We consider a group \(G\) and we look at its automorphism group \(\text{Aut}(G)\). **Can \(G\) be isomorphic to
\(\text{Aut}(G)\)?** The answer is positive and we’ll prove that it is the case for the symmetric group \(S_3\).

Consider the morphism \[

\begin{array}{l|rcl}

\Phi : & S_3 & \longrightarrow & \text{Aut}(S_3) \\

& a & \longmapsto & \varphi_a \end{array}\]

where \(\varphi_a\) is the inner automorphism \(\varphi_a : x \mapsto a^{-1}xa\). It is easy to verify that \(\Phi\) is indeed a group morphism. The kernel of \(\Phi\) is the center of \(S_3\) which is having the identity for only element. Hence \(\Phi\) is one-to-one and \(S_3 \simeq \Phi(S_3)\). Therefore it is sufficient to prove that \(\Phi\) is onto. As \(|S_3|=6\), we’ll be finished if we prove that \(|\text{Aut}(S_3)|=6\).

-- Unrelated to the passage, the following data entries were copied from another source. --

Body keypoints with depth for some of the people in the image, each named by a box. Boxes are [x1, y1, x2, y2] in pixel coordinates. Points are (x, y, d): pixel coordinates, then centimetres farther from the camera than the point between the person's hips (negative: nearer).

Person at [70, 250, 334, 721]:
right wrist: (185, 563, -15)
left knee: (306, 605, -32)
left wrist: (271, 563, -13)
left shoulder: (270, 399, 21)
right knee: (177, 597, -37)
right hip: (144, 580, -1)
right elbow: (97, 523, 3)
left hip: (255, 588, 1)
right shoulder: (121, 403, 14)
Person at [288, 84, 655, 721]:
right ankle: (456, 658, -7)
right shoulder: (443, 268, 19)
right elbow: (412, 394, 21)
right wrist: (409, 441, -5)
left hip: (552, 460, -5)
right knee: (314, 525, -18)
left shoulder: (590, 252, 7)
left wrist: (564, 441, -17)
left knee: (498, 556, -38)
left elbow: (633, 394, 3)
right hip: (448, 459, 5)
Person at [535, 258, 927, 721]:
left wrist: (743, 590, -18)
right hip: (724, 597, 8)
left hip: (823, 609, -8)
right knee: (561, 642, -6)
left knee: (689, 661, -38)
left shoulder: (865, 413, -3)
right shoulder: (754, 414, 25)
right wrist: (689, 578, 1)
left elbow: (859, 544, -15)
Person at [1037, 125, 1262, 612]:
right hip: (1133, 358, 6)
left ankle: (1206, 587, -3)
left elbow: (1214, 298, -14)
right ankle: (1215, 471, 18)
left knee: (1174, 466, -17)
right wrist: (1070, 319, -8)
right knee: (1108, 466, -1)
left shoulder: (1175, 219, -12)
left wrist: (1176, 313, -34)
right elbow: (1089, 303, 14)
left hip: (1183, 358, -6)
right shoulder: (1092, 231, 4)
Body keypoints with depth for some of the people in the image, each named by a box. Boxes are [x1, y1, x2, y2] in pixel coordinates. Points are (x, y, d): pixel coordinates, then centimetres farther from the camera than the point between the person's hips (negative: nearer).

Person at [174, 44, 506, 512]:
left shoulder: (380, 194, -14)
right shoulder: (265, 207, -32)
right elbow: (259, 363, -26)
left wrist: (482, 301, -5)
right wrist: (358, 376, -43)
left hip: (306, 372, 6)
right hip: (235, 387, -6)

Generally, for \(G_1,G_2\) groups and \(f : G_1 \to G_2\) a one-to-one group morphism, the image of an element \(x\) of order \(k\) is an element \(f(x)\) having the same order \(k\). So for \(\varphi \in \text{Aut}(S_3)\) the image of a transposition is a transposition. As the transpositions \(\{(1 \ 2), (1 \ 3), (2 \ 3)\}\) generate \((S_3)\), \(\varphi\) is completely defined by \(\{\varphi((1 \ 2)), \varphi((1 \ 3)), \varphi((2 \ 3))\}\). We have 3 choices to define the image of \((1 \ 2)\) under \(\varphi\) and then 2 choices for the image of \((1 \ 3)\) under \(\varphi\). The image of \((2 \ 3)\) under \(\varphi\) is the remaining transposition.

Finally, we have proven that \(|\text{Aut}(S_3)|=6\) as desired and \(S_3 \simeq \text{Aut}(S_3)\).